▸ **Entries shown**
= = = = = = =
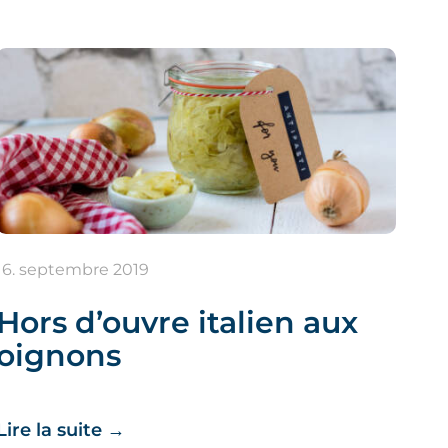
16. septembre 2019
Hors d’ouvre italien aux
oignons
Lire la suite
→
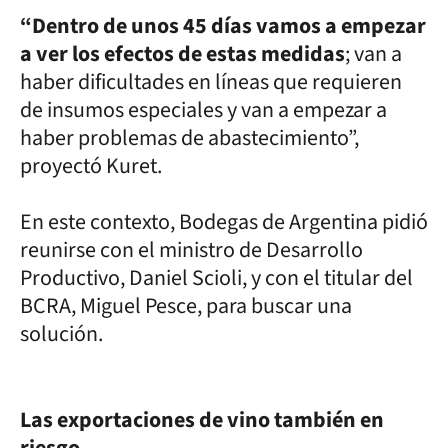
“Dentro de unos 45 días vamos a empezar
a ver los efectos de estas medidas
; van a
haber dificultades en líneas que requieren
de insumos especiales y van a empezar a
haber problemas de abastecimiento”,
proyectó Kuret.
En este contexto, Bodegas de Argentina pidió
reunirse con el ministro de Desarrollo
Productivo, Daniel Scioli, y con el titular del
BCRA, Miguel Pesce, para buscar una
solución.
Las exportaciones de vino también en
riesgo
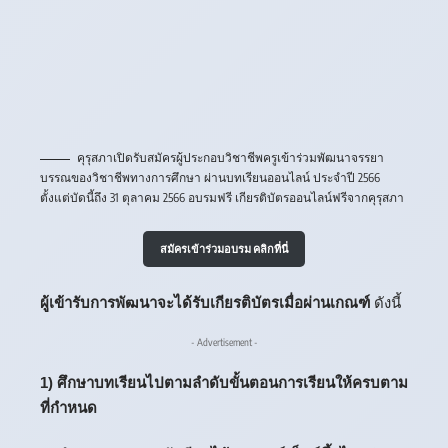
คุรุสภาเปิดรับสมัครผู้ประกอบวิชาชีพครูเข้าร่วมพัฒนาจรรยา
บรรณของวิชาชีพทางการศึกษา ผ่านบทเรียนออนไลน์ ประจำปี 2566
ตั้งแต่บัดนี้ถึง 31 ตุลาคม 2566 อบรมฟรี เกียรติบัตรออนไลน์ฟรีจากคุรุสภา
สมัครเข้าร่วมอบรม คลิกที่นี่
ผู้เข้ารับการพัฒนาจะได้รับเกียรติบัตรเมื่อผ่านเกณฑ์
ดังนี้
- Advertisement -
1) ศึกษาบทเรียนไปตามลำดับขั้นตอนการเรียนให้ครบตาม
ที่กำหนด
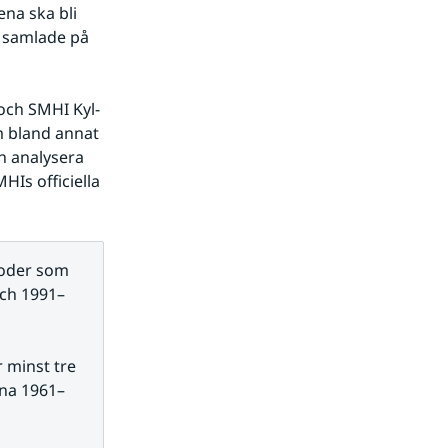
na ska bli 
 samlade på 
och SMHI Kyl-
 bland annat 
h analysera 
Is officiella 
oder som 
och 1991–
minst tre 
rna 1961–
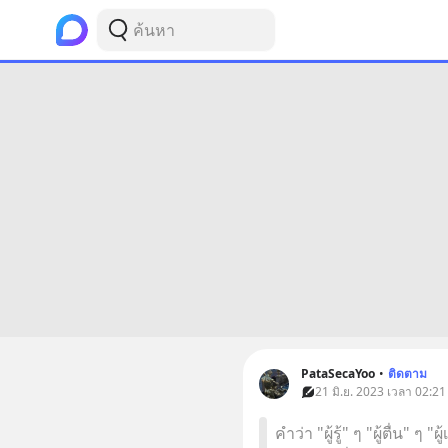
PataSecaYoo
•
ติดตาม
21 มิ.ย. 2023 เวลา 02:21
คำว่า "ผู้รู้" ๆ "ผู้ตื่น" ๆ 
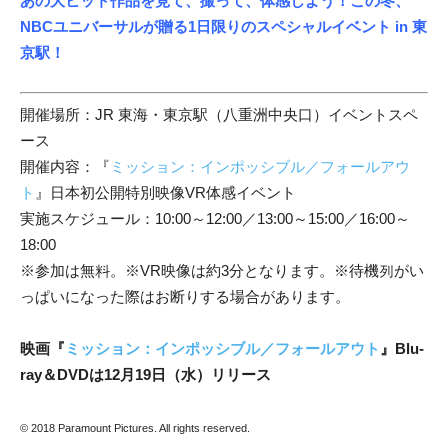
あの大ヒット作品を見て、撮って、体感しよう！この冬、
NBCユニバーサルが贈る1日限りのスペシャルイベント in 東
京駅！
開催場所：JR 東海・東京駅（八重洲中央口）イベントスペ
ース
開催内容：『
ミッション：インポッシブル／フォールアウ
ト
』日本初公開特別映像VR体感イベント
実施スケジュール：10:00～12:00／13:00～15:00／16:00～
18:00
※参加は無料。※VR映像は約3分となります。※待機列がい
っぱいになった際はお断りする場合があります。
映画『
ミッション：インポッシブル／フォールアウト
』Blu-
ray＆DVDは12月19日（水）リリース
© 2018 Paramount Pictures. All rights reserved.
= = = = = = =
▸ **Task**
Please reproduce, word for word, every line from the line with "ミッション：インポッシブル／フォールアウト" to the final line above, including both ends.

▸ **Answer space**
ミッション：インポッシブル／フォールアウト
』Blu-
ray＆DVDは12月19日（水）リリース
© 2018 Paramount Pictures. All rights reserved.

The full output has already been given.